> _Problem to work on_: Copy out the lines of the material word for word, from its start through the line with "How many lines are shown in the chart?", both ends included. Leave the pictures out.

____ Records to use

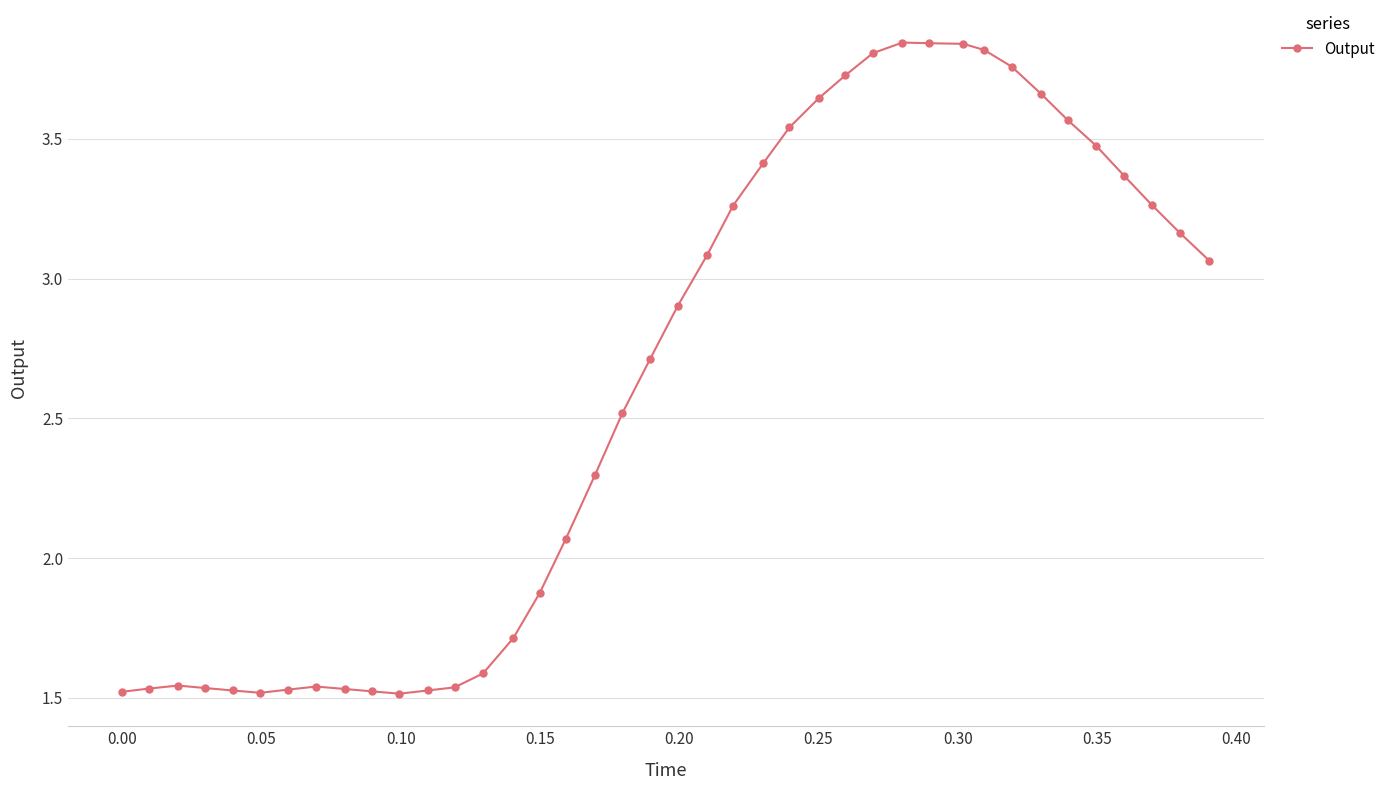

What is the value of the 21st point from the left?

2.9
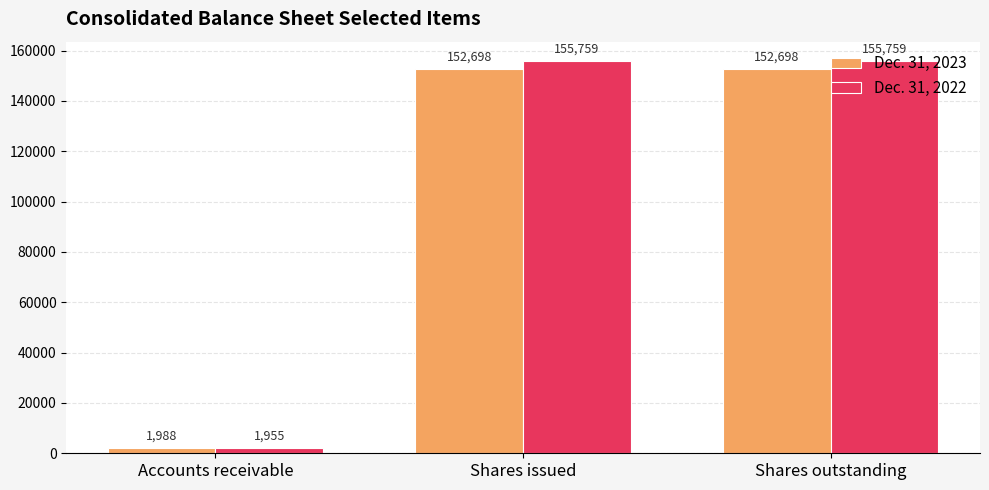

What is the label of the 1st bar from the right?

Shares outstanding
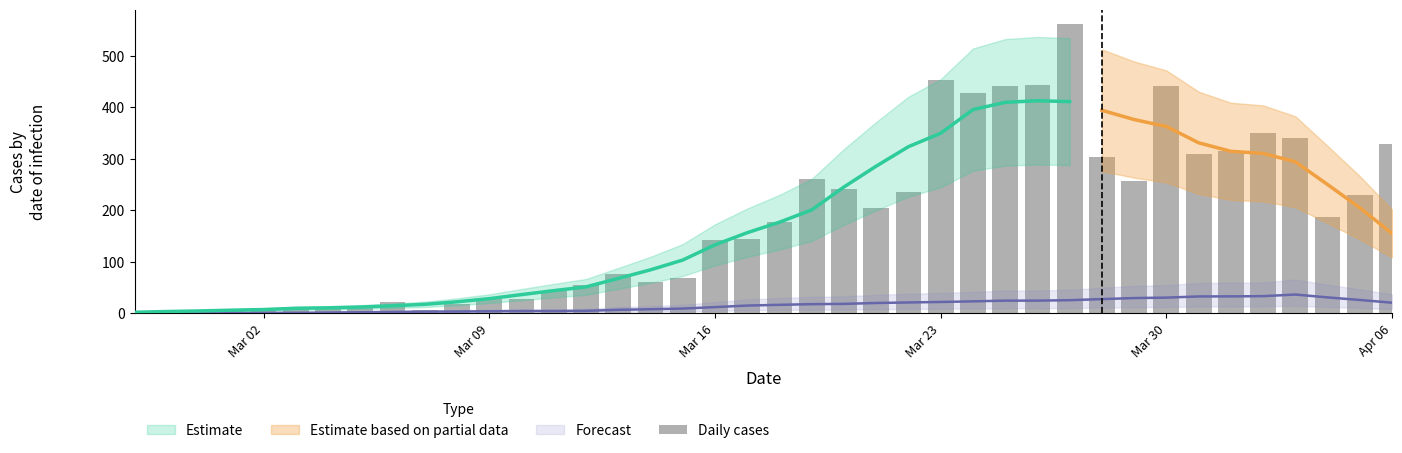

What is the difference between the maximum and minimum values?

561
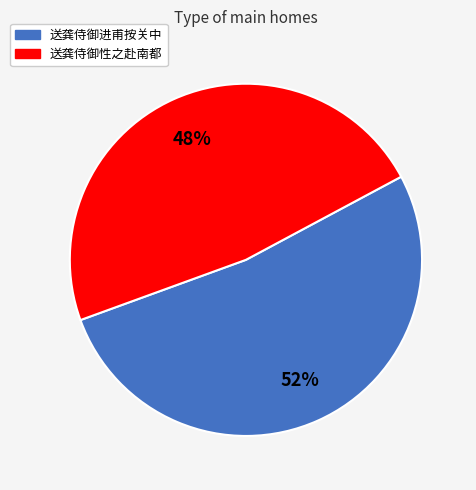

Count the number of slices in the pie.

2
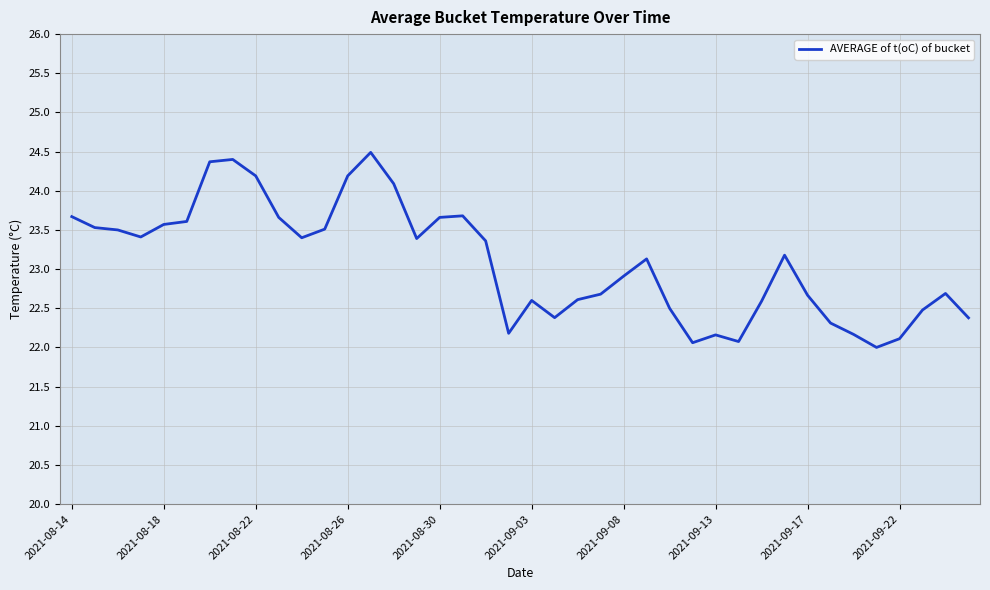

What is the smallest value displayed?

22.0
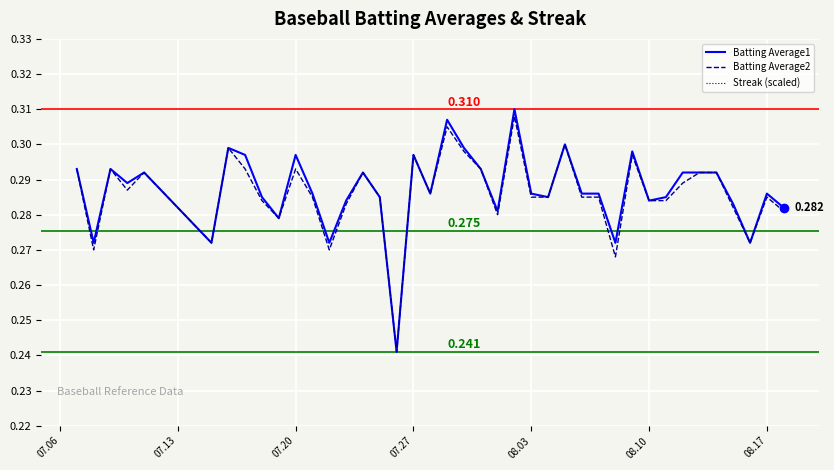

How many lines are shown in the chart?

3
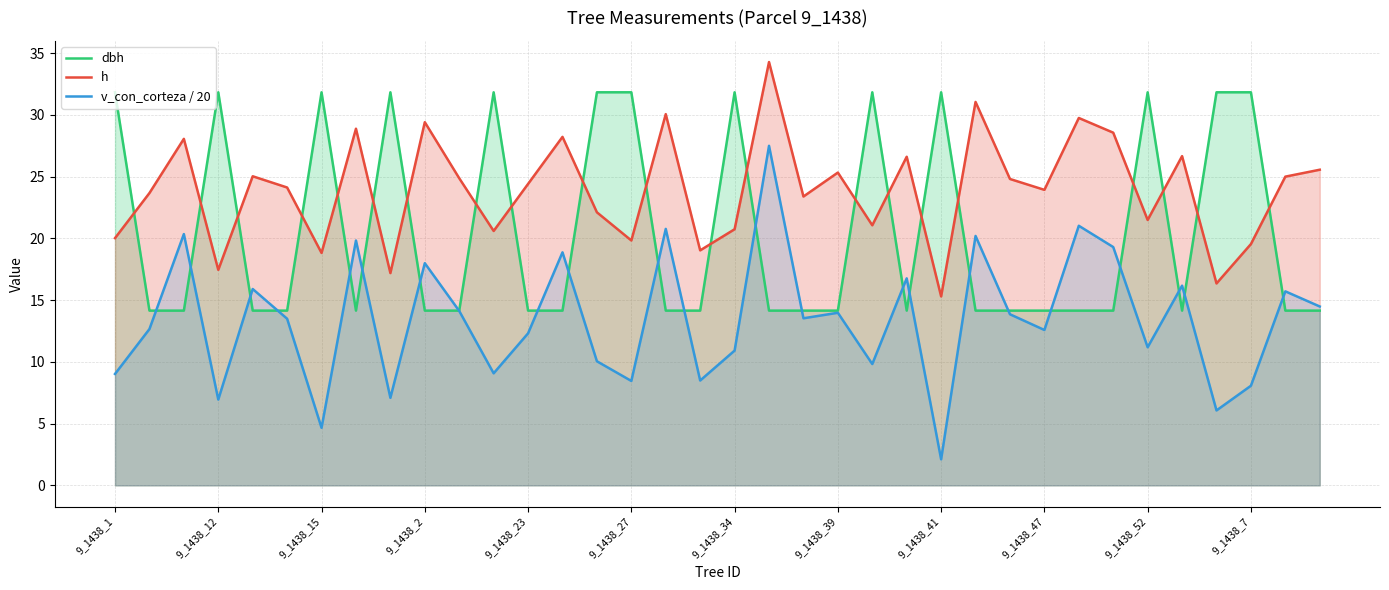

Reading left to right, transcribe all the data shown in this chart.

dbh: 31.8	14.2	14.2	31.8	14.2	14.2	31.8	14.2	31.8	14.2	14.2	31.8	14.2	14.2	31.8	31.8	14.2	14.2	31.8	14.2	14.2	14.2	31.8	14.2	31.8	14.2	14.2	14.2	14.2	14.2	31.8	14.2	31.8	31.8	14.2	14.2
h: 20.0	23.7	28.1	17.4	25.0	24.1	18.8	28.9	17.2	29.4	24.9	20.6	24.4	28.2	22.1	19.8	30.1	19.0	20.7	34.3	23.4	25.3	21.1	26.6	15.3	31.1	24.8	23.9	29.8	28.6	21.5	26.7	16.4	19.5	25.0	25.6
v_con_corteza / 20: 9.0	12.7	20.3	6.9	15.9	13.5	4.7	19.8	7.1	18.0	14.1	9.1	12.3	18.9	10.0	8.5	20.8	8.5	10.9	27.5	13.5	14.0	9.8	16.8	2.1	20.2	13.9	12.6	21.0	19.3	11.2	16.2	6.1	8.1	15.7	14.5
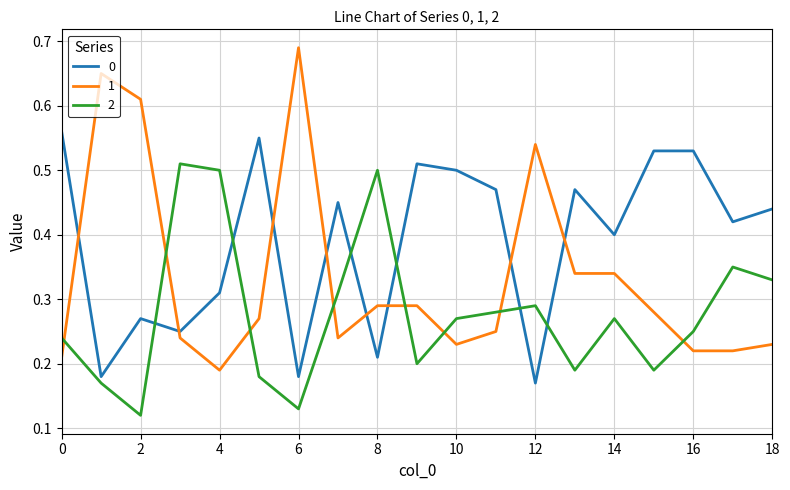

Rank the series by their maximum value, from highest to lowest.

1, 0, 2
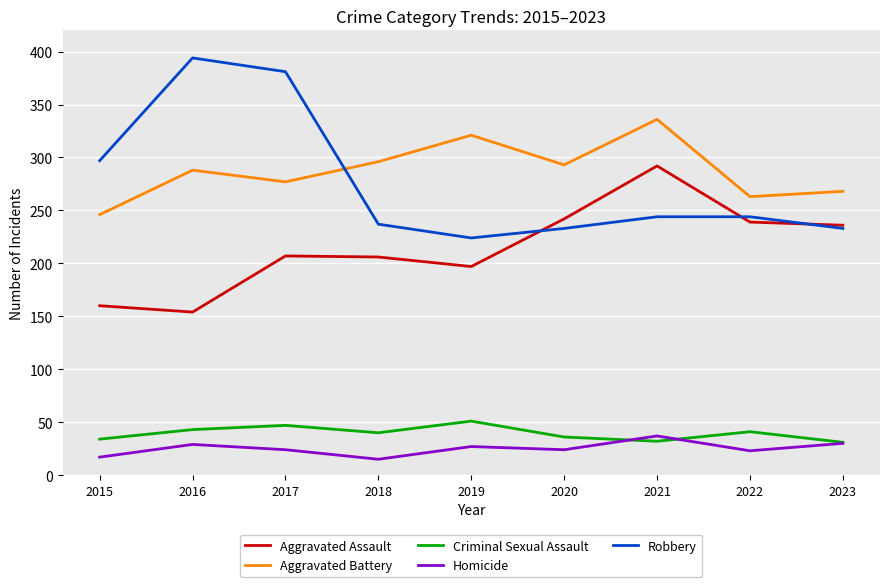

The Criminal Sexual Assault series shows 18 at 2022. True or false?

False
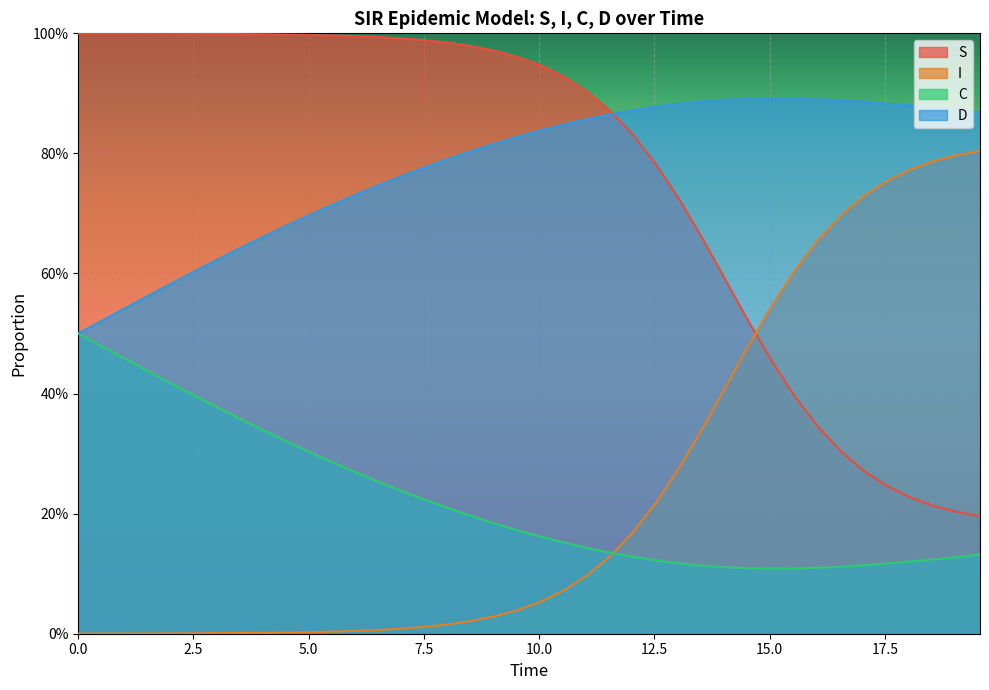

What are all the series names shown in the legend?

S, I, C, D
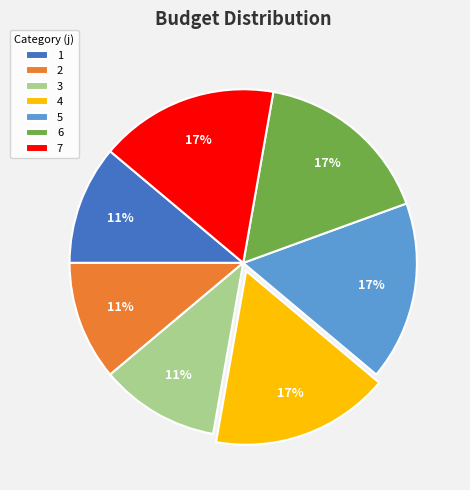

Do 2 and 3 together represent more than half of the pie?

No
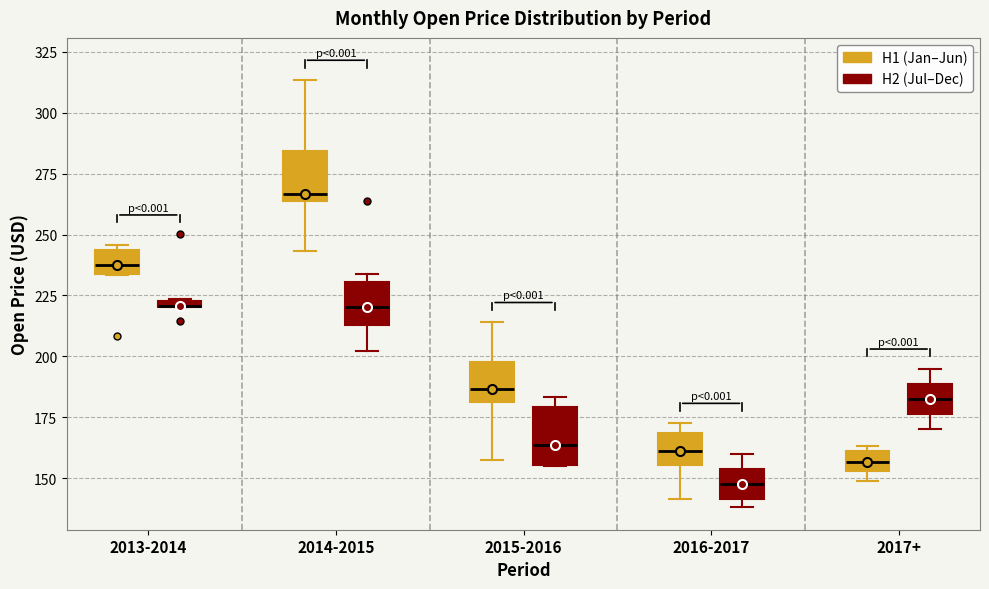

Where is the lower edge of the box for 2013-2014 (H1 (Jan–Jun)) on the y-axis? The values are not printed on the chart, so give them approximately, as read against the axis.

235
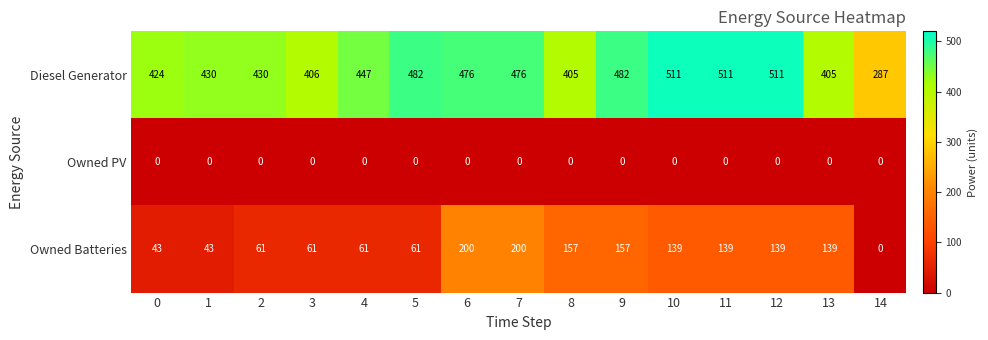

Is it true that Diesel Generator equals 761 at 4?

False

________

> _Your solution_:
What is the value of the 21st point from the left?

2.9

What is the label of the 1st bar from the right?

Shares outstanding

What is the difference between the maximum and minimum values?

561

Count the number of slices in the pie.

2

What is the smallest value displayed?

22.0

How many lines are shown in the chart?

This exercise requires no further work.